Frost suggests, “The educational system would work better if every academic class had a practical class that applied the theory to do something regular people do in real life.”
Home Ec class could be the catchall for a number of subjects in showing students how the material they’re learning can be used in the real world. In it, kids would learn to apply knowledge from math, science and English to real life situations. Frost says, “In the kitchen, children can learn an appreciation for clarity in writing when they work from a poorly written recipe.” Or how math is required with working to convert ounces and tablespoons when the only available measuring tools are metric.

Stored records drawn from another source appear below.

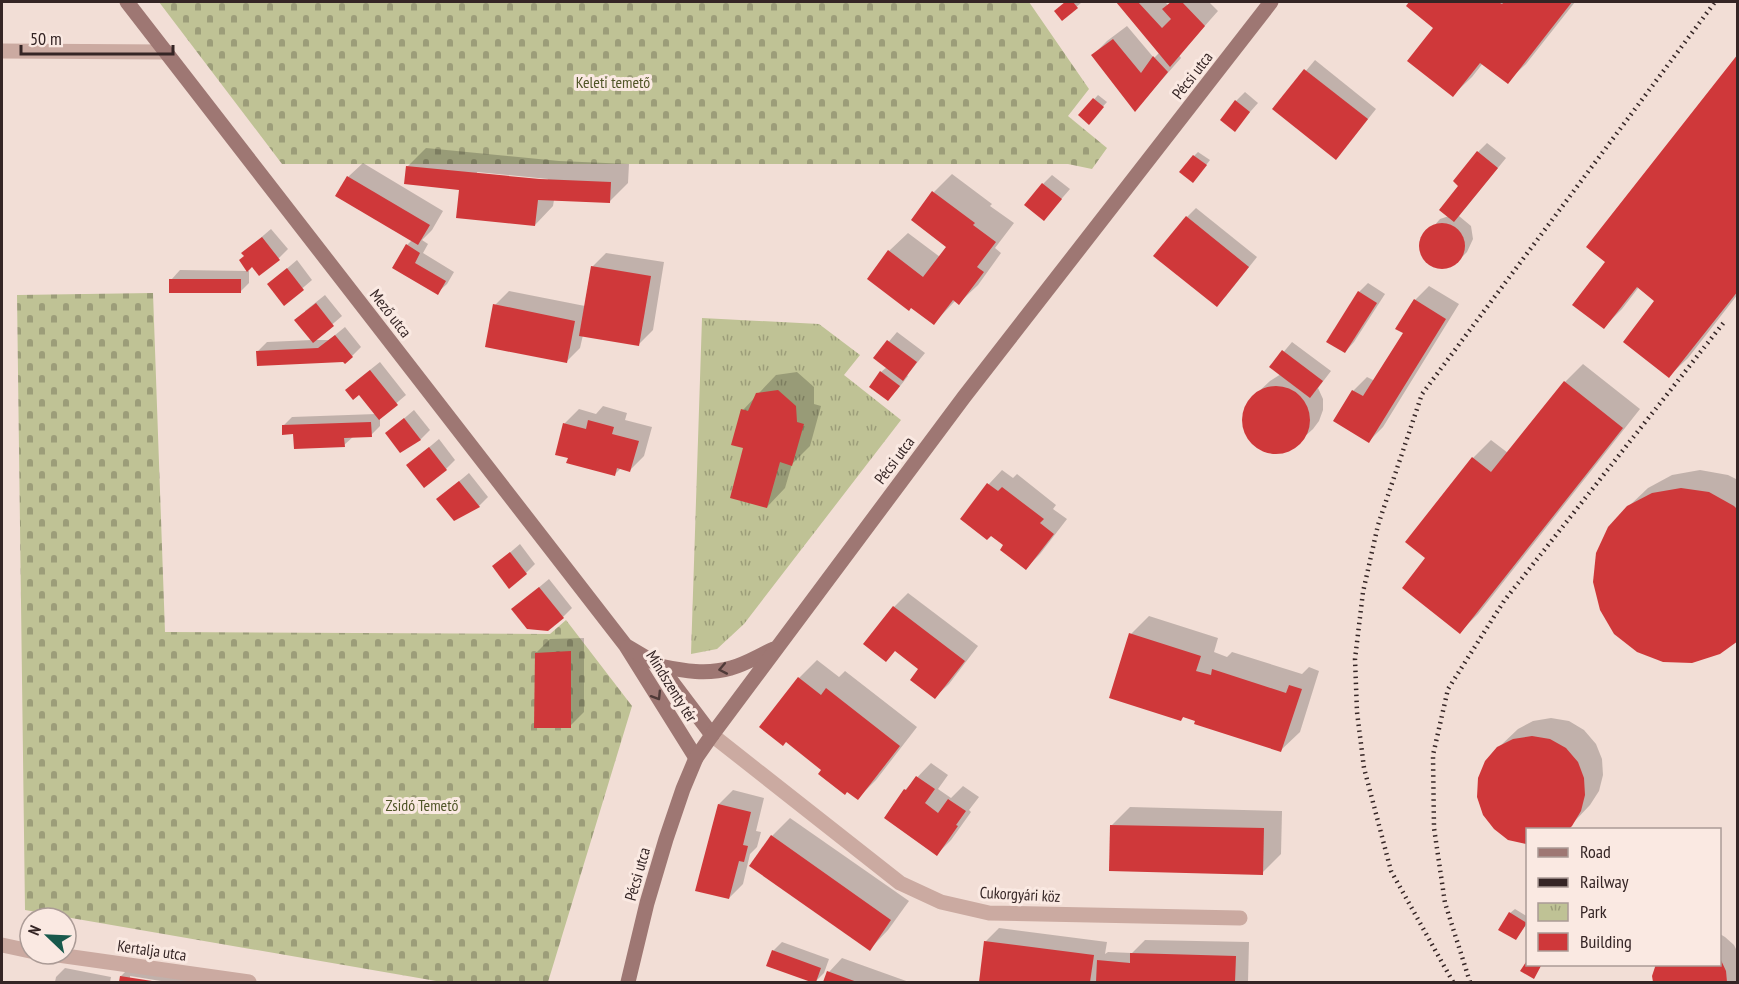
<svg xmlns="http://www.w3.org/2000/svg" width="1739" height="984" viewBox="0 0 1739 984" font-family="'PT Sans Narrow',sans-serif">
<defs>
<pattern id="cemetery-stones" width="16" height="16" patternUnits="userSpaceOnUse" patternTransform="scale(1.5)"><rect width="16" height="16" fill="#bfc295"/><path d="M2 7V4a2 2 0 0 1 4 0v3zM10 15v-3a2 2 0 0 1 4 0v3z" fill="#9c9d79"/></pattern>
<pattern id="park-tufts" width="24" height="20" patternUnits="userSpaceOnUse" patternTransform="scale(1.5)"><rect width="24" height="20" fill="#bfc295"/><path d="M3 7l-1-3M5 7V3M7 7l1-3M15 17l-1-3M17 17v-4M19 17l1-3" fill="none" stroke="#9c9d79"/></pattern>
</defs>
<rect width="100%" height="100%" fill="#f2ded6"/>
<g fill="url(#cemetery-stones)">
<polygon points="159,2 1029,2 1089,89 1068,116 1107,148 1092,169 1068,164 282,164"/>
<polygon points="153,293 165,632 550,634 566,620 632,706 548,982 442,982 25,910 17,295"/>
</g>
<polygon fill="url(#park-tufts)" points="702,318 819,324 860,355 844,375 901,420 744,624 717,649 691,654"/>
<g fill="#0003" fill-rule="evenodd">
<polygon points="1066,2 1081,3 1062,19 1060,7"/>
<polygon points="1118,2 1165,2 1168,5 1172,2 1209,2 1218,11 1179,55 1181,58 1135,110 1093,55 1107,41 1127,26 1154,58 1160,52"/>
<polygon points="1411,2 1575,2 1526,64 1507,82 1483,63 1472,77 1453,95 1436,28 1408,6"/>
<polygon points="1738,56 1738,294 1688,358 1669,376 1656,301 1639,287 1622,309 1604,327 1607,262"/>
<polygon points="1315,60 1376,109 1345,148 1336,158 1274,109"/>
<polygon points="1245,92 1258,103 1234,130 1236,101"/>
<polygon points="1098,95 1107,102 1089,122 1080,115"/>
<polygon points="1487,143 1506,158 1459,216 1471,226 1473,239 1467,252 1458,261 1445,268 1431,265 1422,254 1422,240 1440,219 1449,216 1460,185 1478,152"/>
<path d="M426,148l133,13 70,3 -1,19 -19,19 -55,-2 -1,6 -18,19 -74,-37 -54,-21zM477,172l71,7 -1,3 -70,-7z"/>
<polygon points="1198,152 1210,160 1197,177 1194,156"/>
<polygon points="363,163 443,211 432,230 422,240 428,244 423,253 454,272 447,284 437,293 394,267 407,245 412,240 337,196 349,176"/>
<polygon points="952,174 992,204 990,206 1014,223 995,248 1001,253 978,285 959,303 956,300 934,323 889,251 908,233 940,257 948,246 934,192"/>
<polygon points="1052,175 1070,189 1044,219 1043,184"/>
<polygon points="1196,208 1257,257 1226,296 1217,305 1187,217"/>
<polygon points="271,229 288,249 279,258 245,256 243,253"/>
<polygon points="606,253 664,262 653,330 639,344 583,335 580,348 566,362 495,305 509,291 585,306 592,267"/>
<polygon points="297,260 312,280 284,304 269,284"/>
<polygon points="180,270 249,271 249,283 240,292 171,280"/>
<polygon points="1368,283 1385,294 1354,342 1345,352 1359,292"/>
<polygon points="1429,286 1459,304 1383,427 1369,441 1335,420 1353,391 1367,377 1375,381 1405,333 1415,300"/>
<polygon points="325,295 342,316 314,340 329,340 345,327 361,347 352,356 258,351 267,342 312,340 305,311"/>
<polygon points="897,332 925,353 907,375 908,376 897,390 888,399 881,372 887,367 875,358"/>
<polygon points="1292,342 1331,371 1318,388 1323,399 1323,410 1319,421 1313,429 1291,449 1281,452 1272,452 1262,449 1254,444 1248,436 1244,426 1244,415 1248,404 1255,395 1270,381 1281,374 1271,367"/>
<polygon points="380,362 406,395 380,417 380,426 371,435 354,436 344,445 295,433 283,426 292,417 376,414 356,381"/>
<polygon points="1583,364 1640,409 1478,614 1460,632 1427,558 1473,458 1491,440 1508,453 1565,382"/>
<polygon points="797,372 814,387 814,404 821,406 810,446 792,464 785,488 767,507 745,447 743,410 776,375"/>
<polygon points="603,406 627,413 625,420 652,427 644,456 630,470 621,468 614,475 556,453 565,423 579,409 596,414"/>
<polygon points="414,410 430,430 421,439 400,451 387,433"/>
<polygon points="439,439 455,460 446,469 408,465"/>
<polygon points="1002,470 1013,478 1017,474 1056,505 1053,509 1067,519 1040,554 1026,568 1005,545 991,534 962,519 989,484"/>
<polygon points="1700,470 1728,475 1738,480 1738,640 1628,507 1648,488 1672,475"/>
<polygon points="469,473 488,497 479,506 438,499"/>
<polygon points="520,544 535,564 526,573 494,566"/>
<polygon points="549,579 572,608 563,617 513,609"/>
<polygon points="908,593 978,646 949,684 935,697 920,669 894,607"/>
<polygon points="1149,616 1218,638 1214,652 1227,657 1232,652 1302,674 1309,667 1319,671 1300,732 1281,750 1184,716 1181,719 1131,634"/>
<polygon points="584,638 584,712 570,726 536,653 550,639"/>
<polygon points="817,660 839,677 845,671 917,727 876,780 858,798 823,770 799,678"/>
<polygon points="1551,718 1569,721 1584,730 1596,744 1602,759 1603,775 1599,791 1590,805 1571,825 1528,830 1528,843 1509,838 1498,748 1518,729 1533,721"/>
<polygon points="931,763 948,775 938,789 951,798 963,786 979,797 969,810 971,812 951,840 937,854 886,818 906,789"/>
<polygon points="733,790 764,798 756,831 761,832 757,847 750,854 743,884 729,898 719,804"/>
<polygon points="1130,807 1282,811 1281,854 1262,873 1112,825"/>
<polygon points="790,818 909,901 888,930 870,949 772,836"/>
<polygon points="1515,909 1528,917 1528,922 1516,938 1510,913"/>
<polygon points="999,928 1107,942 1105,954 1108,952 1132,953 1145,940 1249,942 1248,982 980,982 985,942"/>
<polygon points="1720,934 1725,937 1734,945 1738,953 1737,982 1654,982 1654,976 1720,964"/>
<polygon points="782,942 829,959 824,973 815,982 768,965 773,951"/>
<polygon points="842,958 909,982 825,982 829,972"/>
<polygon points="135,962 223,982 167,982 130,976 130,979 150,982 120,982 121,976"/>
<polygon points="65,968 111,977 110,982 55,982 56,977"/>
</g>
<g fill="#cf383a">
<polygon points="1065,2 1073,2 1078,8 1062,21 1054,11"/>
<polygon points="1116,2 1138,2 1162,28 1171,19 1162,9 1171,2 1182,2 1205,26 1170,67"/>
<polygon points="1409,2 1498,2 1502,4 1504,2 1572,2 1508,84 1480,63 1453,97 1407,61 1433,28 1406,6"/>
<polygon points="1113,39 1141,73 1153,56 1168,72 1135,112 1091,55"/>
<polygon points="1738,54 1738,291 1669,378 1623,342 1654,301 1637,287 1604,329 1572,305 1605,262 1586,247"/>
<polygon points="1304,69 1368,119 1336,160 1272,109"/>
<polygon points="1093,98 1104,107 1089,125 1078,115"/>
<polygon points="1235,100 1250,112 1235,132 1220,120"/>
<polygon points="1477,151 1498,168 1454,222 1439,210 1458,186 1453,181"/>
<polygon points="1193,155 1207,165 1193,183 1179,172"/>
<polygon points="406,166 540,179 611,182 610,203 538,200 535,226 456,218 459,190 404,184"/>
<polygon points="347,176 430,225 418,245 335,196"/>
<polygon points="1042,183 1062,199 1044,221 1024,205"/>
<polygon points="932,191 975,223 973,225 996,242 977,267 984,272 959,305 953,300 934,325 911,308 909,311 867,279 888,250 923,277 946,247 911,220"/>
<polygon points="1186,216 1249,267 1217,307 1153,256"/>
<circle cx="1442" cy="246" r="23"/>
<polygon points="262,237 280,260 259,276 252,267 247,272 239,260 244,256 241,253"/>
<polygon points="406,244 420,253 415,263 446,281 438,295 392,268"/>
<polygon points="591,266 651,276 639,346 579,336"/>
<polygon points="287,268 304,290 284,306 267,284"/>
<rect x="169" y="279" width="72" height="14"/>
<polygon points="1358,291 1377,303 1345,353 1326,342"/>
<polygon points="1414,299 1446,319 1369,443 1333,421 1352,390 1363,396 1403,333 1395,329"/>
<polygon points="316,303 334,326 313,343 294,320"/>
<polygon points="493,304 575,321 567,363 485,347"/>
<polygon points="335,335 353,357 345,364 343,362 257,366 256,351 318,348"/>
<polygon points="887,340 917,362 903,381 873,358"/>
<polygon points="1282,350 1323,381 1310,398 1269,367"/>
<polygon points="370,370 398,405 379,420 359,395 353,400 345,390"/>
<polygon points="880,371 900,386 888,401 869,387"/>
<polygon points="1564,381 1623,428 1460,634 1402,588 1425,558 1405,542 1472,457 1491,472"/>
<circle cx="1276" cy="420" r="34"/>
<polygon points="778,390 796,406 797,422 804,424 792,466 780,462 767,508 730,498 743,448 731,445 741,409 748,411 756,393"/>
<polygon points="404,418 421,440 400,453 385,433"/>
<polygon points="588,420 614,427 612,434 639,441 630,472 617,468 615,476 566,463 568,458 555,455 563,423 586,429"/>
<polygon points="371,422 372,437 344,438 345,447 294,449 293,434 282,435 282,425"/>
<polygon points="429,447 447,470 424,488 406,465"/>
<polygon points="459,481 480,507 454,521 436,499"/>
<polygon points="987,483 998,491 1002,487 1044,519 1040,523 1054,534 1026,570 1000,550 1003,545 991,536 987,540 960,519"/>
<polygon points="1681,488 1709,492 1734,506 1738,510 1738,641 1720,654 1692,663 1663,662 1637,652 1614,634 1600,610 1593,582 1596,553 1608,527 1627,506 1652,493"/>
<polygon points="510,552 527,574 509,589 492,566"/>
<polygon points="539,587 564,618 548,631 527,629 511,609"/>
<polygon points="893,606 965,661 935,699 910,680 918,669 895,651 886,662 863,644"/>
<polygon points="1129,633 1201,656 1196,671 1211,675 1212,669 1286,693 1289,685 1302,689 1281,752 1194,724 1195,721 1183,717 1181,721 1109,698"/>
<polygon points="571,651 571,728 534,728 535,653"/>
<polygon points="798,677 821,695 826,688 900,746 858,800 847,792 845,795 818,774 821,770 786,742 783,746 759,727"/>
<polygon points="1532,736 1550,739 1566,748 1578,762 1584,778 1585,795 1581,811 1572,826 1568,830 1528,830 1526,844 1508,840 1494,829 1483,815 1477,797 1478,778 1485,761 1497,747 1513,739"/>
<polygon points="916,776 935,789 925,803 938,813 948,799 966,811 956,825 958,826 937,856 884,818 904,789 906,790"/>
<polygon points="718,804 751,812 743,845 748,846 744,862 739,861 729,899 695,891"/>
<polygon points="1110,825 1264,828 1263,875 1109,871"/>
<polygon points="771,835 891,920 870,951 749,866"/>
<polygon points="1509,912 1527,923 1516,940 1498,930"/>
<polygon points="984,941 1094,955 1090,982 979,982"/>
<polygon points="772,950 821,968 816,982 811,982 766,966"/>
<polygon points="1130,953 1236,956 1235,982 1096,982 1097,960 1130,963"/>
<polygon points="1720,958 1726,971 1727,982 1653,982 1652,976 1656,964 1720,964"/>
<polygon points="1528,959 1528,964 1542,964 1534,979 1520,971"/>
<polygon points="827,971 857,982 823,982"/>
<polygon points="120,976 152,981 152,982 119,982"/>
</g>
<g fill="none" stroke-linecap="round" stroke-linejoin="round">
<g stroke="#cbaaa1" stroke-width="15">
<polyline points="2,51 167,52"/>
<polyline points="712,735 900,883 941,902 989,913 1240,918"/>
<polyline points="2,945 30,951"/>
<polyline points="51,954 249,982"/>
</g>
<g stroke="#9e7773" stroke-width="15">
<polyline points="127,2 626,646 696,758"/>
<polyline points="628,647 660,666 712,735"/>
<path d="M660,666c24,5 47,9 71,2 15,-4 29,-13 43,-19"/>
<polyline points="628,982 647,903 666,839 683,789 696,758 712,735 964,397 1271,2"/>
</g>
<g stroke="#352525" stroke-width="4.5" stroke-dasharray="1.5 4.5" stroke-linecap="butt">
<polyline points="1453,982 1391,871 1364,768 1357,712 1355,659 1363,592 1378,525 1422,394 1715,2"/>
<polyline points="1470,982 1445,903 1434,828 1433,755 1448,689 1504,601 1725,321"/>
</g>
</g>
<defs><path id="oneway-chevron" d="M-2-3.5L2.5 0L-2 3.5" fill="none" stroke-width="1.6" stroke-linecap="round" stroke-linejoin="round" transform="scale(1.5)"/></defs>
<g stroke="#4f3a38">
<use href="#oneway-chevron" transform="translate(723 669) rotate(169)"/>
<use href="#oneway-chevron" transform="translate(657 696) rotate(58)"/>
</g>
<g text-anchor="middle" stroke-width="6" stroke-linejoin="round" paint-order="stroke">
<g font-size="16" fill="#352525" stroke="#fae9e2">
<text transform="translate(1192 75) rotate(-52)" y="6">Pécsi utca</text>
<text transform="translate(391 313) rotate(52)" y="6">Mező utca</text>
<text transform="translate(894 460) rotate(-53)" y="6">Pécsi utca</text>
<text transform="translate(672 686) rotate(58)" y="6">Mindszenty tér</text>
<text transform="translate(637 874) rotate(-74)" y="6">Pécsi utca</text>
<text transform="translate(1020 894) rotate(3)" y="6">Cukorgyári köz</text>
<text transform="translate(152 950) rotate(8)" y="6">Kertalja utca</text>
</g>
<g font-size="16" fill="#505527" stroke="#fae9e2">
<text x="613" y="88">Keleti temető</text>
<text x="422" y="811">Zsidó Temető</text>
</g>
</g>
<rect width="1739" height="984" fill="none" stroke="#352525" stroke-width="6"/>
<rect x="1526" y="828" width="195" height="138" fill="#fae9e2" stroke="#ab9b96" stroke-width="1.5"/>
<rect x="1538" y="848" width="30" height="9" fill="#9e7773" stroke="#ab9b96" stroke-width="1.5"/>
<text x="1580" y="858" font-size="18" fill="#352525">Road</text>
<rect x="1538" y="878" width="30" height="9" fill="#352525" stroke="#ab9b96" stroke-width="1.5"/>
<text x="1580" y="888" font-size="18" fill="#352525">Railway</text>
<rect x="1538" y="903" width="30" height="18" fill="url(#park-tufts)" stroke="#ab9b96" stroke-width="1.5"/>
<text x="1580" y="918" font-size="18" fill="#352525">Park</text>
<rect x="1538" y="933" width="30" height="18" fill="#cf383a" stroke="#ab9b96" stroke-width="1.5"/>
<text x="1580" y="948" font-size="18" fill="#352525">Building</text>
<g transform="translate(48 936) rotate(293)"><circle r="28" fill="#fae9e2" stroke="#ab9b96" stroke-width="1.5"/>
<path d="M0-4.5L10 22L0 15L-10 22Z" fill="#18594c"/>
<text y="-9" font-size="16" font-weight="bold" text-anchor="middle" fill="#352525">N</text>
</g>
<path d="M21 45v9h152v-9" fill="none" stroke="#352525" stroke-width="3"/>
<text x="30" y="45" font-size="18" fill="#352525" stroke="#fae9e2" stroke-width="4.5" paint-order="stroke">50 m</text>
</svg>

The connections are endless.
And in case anyone thought Home Ec is just so girls can cook, Frost points out the myriad benefits. “Home economics teaches attentiveness. It teaches safety. It teaches situation awareness. It teaches patience. It teaches us the value of practice and planning. It teaches respect for tools. It develops confidence and pride. It fosters deserved self esteem. It practices teamwork. It fights sexism and class prejudice. It teaches appreciation for other cultures.”
Bet you never thought of it that way.
Clearly, Home Ec isn’t just for girls, and it’s certainly not a dead end. In fact, I’d argue that the skills I learned in Home Ec have been the most useful in my life overall when compared to other subjects. Our schools should bring it back and treat it like the crucial subject it is so our kids can learn to function as adults.
And maybe help make dinner every now and then to give us a break.